A un certo punto hai iniziato a gestire la pizzeria “La riva”?
“L’attività di mio padre, un po’ per la sua età, un po’ per mutamenti economici, andava un po’ scemando. Ho avuto l’occasione, 17 anni fa, di prendere in mano “La riva”, già nota come bar locale. Ho mantenuto e continuato la tradizione del gelato e delle torte, dell’apertura alle famiglie, agli studenti e ai giovani di Parenzo. Ho soltanto aggiunto un po’ della mia cultura, stando sempre attento alla qualità dei materiali.
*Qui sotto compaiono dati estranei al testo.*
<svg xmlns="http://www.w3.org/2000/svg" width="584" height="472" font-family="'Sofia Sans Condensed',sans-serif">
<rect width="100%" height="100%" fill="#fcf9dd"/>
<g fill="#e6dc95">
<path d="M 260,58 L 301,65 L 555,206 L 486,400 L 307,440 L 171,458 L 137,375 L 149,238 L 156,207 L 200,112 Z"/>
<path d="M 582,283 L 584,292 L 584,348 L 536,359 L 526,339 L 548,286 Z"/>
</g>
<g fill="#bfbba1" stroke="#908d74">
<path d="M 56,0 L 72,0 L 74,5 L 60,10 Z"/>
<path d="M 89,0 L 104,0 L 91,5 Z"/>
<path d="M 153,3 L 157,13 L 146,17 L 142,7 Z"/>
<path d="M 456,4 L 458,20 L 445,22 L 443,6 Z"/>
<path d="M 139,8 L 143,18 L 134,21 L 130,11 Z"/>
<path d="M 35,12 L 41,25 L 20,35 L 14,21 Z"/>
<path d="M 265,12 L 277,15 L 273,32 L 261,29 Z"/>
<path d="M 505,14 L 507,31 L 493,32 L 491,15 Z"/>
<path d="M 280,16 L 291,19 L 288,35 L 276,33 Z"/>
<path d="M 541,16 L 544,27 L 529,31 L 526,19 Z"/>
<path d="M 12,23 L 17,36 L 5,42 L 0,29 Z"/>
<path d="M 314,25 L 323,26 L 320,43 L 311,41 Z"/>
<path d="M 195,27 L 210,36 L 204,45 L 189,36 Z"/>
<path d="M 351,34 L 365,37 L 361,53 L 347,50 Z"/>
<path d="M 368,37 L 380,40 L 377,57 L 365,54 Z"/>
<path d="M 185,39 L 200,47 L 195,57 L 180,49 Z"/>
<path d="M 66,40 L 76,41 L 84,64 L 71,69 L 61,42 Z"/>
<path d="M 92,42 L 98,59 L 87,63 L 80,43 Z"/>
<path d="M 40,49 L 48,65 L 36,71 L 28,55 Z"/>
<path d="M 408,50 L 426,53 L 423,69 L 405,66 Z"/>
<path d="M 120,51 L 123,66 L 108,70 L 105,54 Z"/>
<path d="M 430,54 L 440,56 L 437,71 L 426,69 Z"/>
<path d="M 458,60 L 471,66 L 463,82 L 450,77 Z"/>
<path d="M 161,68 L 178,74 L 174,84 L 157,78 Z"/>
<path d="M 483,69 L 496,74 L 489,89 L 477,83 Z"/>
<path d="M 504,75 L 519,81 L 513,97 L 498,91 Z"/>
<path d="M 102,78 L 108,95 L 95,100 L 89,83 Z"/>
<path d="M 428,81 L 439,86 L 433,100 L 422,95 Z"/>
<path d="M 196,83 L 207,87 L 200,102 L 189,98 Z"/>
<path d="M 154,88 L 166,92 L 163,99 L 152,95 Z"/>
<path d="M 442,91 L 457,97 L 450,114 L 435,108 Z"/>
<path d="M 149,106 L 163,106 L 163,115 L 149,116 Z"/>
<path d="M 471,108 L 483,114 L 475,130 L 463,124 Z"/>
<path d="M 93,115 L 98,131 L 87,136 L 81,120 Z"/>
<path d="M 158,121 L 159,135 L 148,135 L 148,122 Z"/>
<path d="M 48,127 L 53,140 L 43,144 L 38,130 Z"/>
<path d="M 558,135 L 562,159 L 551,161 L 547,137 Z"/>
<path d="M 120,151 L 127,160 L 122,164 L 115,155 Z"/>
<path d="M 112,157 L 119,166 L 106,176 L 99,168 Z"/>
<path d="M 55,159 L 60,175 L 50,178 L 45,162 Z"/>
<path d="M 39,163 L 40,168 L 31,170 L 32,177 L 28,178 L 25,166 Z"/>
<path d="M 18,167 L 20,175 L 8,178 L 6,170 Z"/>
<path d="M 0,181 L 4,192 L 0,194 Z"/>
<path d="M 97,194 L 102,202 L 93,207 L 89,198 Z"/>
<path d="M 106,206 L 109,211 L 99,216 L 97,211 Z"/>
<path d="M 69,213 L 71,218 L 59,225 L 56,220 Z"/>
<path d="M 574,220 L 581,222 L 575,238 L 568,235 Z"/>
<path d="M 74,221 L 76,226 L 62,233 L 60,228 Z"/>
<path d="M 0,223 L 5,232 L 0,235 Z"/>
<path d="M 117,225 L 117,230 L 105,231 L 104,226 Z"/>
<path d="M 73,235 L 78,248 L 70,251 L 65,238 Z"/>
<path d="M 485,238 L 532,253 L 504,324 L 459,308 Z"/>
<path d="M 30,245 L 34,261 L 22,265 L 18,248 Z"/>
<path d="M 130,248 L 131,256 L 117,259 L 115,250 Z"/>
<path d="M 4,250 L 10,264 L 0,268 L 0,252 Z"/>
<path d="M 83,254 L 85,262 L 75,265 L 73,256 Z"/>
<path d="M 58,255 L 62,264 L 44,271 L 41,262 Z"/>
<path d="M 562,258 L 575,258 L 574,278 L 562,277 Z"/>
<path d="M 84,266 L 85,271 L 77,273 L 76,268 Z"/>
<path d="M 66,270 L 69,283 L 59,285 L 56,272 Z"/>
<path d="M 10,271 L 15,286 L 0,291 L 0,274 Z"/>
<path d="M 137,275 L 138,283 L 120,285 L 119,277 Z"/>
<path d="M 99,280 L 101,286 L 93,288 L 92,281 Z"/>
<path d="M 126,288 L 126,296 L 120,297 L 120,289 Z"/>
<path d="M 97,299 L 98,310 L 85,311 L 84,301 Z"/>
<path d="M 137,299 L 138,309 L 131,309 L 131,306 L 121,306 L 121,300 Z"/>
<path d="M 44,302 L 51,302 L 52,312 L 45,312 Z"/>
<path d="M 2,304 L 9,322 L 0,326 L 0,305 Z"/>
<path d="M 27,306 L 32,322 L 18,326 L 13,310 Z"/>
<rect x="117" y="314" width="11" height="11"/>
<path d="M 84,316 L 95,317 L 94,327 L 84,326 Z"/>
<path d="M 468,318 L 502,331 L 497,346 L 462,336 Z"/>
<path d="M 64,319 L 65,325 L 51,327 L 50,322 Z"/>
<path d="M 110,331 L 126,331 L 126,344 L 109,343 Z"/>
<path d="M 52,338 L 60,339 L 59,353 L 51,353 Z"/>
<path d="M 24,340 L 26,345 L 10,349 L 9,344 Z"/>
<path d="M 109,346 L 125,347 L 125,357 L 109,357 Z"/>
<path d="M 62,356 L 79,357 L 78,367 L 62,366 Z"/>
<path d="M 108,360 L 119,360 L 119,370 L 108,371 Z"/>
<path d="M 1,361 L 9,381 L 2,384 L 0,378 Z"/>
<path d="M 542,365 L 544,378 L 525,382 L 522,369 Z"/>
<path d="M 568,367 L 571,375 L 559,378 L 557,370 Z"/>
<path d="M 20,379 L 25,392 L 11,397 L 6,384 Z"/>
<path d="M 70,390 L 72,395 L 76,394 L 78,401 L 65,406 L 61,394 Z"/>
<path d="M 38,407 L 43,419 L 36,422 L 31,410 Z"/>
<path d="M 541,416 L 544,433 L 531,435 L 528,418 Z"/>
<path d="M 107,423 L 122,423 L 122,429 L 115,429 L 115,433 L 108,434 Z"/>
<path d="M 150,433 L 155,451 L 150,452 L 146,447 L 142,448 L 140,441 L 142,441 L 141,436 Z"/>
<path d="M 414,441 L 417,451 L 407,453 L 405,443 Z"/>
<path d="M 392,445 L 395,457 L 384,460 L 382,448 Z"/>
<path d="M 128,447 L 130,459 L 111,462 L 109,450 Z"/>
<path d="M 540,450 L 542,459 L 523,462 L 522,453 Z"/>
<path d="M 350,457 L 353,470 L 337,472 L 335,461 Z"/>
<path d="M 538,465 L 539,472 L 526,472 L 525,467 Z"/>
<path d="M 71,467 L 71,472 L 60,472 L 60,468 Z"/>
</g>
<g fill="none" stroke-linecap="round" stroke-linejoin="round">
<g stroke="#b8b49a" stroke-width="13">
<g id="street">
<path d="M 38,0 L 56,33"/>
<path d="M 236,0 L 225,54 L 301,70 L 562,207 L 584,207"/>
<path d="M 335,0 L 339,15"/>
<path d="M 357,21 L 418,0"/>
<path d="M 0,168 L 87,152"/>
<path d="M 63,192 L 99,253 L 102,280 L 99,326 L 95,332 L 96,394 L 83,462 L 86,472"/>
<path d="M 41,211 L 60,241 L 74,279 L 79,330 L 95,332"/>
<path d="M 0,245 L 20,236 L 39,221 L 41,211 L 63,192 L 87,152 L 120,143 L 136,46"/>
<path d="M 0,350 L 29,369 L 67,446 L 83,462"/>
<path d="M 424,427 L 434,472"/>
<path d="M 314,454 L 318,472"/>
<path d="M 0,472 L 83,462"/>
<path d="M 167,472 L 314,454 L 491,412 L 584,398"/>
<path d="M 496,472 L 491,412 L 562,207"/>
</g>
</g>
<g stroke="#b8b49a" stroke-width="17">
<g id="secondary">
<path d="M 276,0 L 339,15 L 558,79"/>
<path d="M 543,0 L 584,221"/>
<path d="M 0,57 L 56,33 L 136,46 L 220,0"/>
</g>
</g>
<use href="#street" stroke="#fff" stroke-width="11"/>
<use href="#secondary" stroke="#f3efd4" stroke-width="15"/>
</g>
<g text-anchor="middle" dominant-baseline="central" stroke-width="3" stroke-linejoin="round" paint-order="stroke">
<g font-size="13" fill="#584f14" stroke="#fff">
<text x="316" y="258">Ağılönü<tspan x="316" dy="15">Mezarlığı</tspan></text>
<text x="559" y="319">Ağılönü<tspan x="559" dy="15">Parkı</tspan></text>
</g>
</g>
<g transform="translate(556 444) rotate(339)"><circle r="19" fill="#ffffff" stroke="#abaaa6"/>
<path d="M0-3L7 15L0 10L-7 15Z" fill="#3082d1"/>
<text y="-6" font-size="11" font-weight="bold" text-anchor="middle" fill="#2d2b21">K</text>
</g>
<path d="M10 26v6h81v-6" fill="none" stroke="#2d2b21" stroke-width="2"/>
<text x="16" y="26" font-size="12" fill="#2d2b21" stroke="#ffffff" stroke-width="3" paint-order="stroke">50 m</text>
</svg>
Ho integrato un po’ la qualità dei materiali con quella che era la tradizione del locale ed è andata molto bene”.

La ricetta per una buona pizza qual è?
“Come quando parliamo d’una buona torta o di un buon arrosto, tutto sta nella conoscenza delle materie prime, che bisogna conoscere, saper scegliere e sfruttare al meglio. Si deve saper sfruttare le caratteristiche delle farine adatte alla preparazione della pizza. Non si può troppo spesso fare la pizza in maniera veloce. Le farine sono diverse e ognuna ha bisogno dei suoi tempi, per cui la pizza è un prodotto su cui si lavora da un giorno all’altro, andando sempre alla ricerca dei buoni ingredienti”.